Fear not, Julie, I am here!
Motivation level: 2
Pathetic, isn't it? I've just been having a really crappy couple of days. However, I did get in 35 minutes on the stairclimber yesterday, so that at least is good. Don't think there's going to be much exercising today though, as I need to leave the house in about 20 minutes, and I'm still in my pj's, haven't eaten breakfast.... bleh. I really feel like going shopping, because that always makes me feel better, but the fact that I have no money is part of what is making me feel crappy. I'll probably go buy something cheap anyway and just deal with it. *shrugs*
Going to dinner at my friend's house tonight, but it's my healthy friend, so food will be ok. I hope I don't go crazy with food at some point during the day. I never really thought of myself as an emotional eater, but now I find that when I am feeling down it is junk food that I want--Arby's, Doritos, completely unhealthy food, and lots of it--not because I think it will make me feel better, but just because I want there to be one thing that I don't have to worry about. So then I eat whatever it is and then I feel even worse because I let myself get out of control. It's a viscious cycle.
Michelle--Great job on the riverboat! I probably would have eaten everything in sight!
Lucia--It's good to have you back! Sounds like you've been doing great--keep it up!
Jaymi--They can never manage to make two pieces of the same clothes in exactly the same way... it's infuriating. Sounds like you're getting back on track though--good to hear it!

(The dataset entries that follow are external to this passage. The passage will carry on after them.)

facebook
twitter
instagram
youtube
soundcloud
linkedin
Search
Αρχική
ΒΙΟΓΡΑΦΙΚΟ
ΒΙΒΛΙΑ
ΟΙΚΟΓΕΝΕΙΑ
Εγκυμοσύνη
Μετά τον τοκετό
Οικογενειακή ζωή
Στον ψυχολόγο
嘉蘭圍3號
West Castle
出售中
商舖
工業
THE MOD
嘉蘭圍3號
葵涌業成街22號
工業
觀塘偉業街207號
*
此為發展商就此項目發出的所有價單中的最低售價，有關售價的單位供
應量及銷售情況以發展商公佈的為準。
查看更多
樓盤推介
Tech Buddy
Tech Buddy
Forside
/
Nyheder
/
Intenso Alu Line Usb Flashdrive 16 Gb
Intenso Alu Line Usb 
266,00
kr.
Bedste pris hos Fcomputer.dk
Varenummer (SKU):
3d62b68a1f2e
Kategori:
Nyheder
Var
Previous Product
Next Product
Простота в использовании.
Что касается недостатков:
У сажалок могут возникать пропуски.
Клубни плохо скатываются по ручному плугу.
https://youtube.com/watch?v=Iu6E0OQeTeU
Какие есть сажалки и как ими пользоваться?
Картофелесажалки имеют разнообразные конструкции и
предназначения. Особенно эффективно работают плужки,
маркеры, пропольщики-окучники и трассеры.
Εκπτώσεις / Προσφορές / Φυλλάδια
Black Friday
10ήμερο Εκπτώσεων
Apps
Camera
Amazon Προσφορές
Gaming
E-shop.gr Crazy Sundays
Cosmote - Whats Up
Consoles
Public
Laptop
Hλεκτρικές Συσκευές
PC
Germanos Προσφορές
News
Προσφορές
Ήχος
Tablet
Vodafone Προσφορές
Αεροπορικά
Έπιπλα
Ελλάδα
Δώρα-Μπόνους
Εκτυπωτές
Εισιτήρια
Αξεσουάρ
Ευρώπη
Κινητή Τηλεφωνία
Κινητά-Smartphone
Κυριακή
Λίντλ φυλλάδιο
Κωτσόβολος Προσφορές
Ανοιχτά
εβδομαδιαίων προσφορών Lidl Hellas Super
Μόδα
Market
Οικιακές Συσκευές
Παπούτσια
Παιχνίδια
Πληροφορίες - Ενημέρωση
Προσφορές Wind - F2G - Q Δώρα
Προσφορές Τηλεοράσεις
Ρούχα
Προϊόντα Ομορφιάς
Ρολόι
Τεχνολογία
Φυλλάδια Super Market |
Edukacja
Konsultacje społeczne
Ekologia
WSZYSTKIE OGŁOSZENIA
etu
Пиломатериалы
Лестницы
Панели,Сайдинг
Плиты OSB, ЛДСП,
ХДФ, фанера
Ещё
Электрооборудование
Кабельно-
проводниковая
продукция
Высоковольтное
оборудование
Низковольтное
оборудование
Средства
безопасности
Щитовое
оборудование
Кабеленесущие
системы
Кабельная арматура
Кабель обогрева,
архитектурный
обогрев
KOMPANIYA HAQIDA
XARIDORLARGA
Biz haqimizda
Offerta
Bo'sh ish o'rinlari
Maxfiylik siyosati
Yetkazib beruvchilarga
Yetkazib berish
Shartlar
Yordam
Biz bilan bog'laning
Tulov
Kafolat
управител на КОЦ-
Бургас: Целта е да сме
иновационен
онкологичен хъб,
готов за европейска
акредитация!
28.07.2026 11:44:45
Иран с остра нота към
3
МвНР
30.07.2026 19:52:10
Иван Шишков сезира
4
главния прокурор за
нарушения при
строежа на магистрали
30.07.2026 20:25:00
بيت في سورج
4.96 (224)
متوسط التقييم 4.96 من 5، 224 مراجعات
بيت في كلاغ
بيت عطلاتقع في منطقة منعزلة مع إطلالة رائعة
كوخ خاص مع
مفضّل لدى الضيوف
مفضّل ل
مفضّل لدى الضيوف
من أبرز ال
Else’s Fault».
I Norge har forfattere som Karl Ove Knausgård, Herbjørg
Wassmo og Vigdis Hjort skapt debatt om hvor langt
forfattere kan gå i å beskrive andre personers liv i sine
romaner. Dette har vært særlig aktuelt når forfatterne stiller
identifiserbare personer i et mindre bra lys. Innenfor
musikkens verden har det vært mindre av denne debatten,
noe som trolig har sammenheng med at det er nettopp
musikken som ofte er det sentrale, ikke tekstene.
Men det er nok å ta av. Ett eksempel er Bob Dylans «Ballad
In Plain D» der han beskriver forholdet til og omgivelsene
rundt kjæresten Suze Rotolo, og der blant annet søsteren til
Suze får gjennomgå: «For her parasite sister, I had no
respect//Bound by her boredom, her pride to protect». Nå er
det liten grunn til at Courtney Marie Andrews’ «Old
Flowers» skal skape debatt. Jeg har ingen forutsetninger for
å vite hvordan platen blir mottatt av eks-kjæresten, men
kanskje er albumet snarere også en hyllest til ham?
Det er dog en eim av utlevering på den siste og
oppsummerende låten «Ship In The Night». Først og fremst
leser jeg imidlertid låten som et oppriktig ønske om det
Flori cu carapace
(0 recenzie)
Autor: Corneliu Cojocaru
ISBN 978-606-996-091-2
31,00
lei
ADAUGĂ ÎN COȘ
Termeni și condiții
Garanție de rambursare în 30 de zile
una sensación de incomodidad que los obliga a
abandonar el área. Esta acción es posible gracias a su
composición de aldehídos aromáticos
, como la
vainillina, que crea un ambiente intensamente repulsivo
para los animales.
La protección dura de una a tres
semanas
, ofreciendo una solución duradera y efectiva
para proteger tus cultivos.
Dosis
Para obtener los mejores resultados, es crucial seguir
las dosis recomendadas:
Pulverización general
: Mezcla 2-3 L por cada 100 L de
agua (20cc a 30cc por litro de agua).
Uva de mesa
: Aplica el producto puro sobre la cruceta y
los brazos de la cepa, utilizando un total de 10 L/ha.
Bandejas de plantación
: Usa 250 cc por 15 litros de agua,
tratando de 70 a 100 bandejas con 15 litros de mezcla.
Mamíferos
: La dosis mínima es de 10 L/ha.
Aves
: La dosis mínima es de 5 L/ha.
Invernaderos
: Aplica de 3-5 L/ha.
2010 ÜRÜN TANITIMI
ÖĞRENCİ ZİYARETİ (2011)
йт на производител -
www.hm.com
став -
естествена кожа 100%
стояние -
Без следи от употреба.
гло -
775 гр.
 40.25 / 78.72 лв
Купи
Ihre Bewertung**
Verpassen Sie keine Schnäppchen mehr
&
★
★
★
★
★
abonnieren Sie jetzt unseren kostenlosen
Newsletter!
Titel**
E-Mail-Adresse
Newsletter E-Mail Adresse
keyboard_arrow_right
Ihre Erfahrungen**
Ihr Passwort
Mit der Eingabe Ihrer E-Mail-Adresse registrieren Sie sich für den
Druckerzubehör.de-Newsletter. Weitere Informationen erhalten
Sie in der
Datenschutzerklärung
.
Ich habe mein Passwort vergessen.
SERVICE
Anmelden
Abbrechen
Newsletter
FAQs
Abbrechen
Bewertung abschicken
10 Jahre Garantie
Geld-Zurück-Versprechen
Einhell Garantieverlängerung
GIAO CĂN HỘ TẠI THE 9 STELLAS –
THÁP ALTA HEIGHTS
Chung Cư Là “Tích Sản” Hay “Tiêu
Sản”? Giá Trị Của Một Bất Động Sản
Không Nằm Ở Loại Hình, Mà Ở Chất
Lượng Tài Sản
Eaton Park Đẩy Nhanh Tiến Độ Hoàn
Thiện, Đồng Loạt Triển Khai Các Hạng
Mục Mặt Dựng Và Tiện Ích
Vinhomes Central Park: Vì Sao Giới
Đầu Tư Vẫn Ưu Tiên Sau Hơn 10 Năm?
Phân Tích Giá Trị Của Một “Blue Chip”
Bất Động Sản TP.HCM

Julie--Maybe I need to start planning my food better, perhaps I will stop thinking about it so much. I doubt it, I will just keep thinking, "oooh, I get to have rice cakes at 1:00, and then some soup at 4:00...." That might be even worse. At least with no planning, there is at least an element of surprise.
Anyway, I'll be back this evening to let you all know how my day turns out. Have a great day, chickies.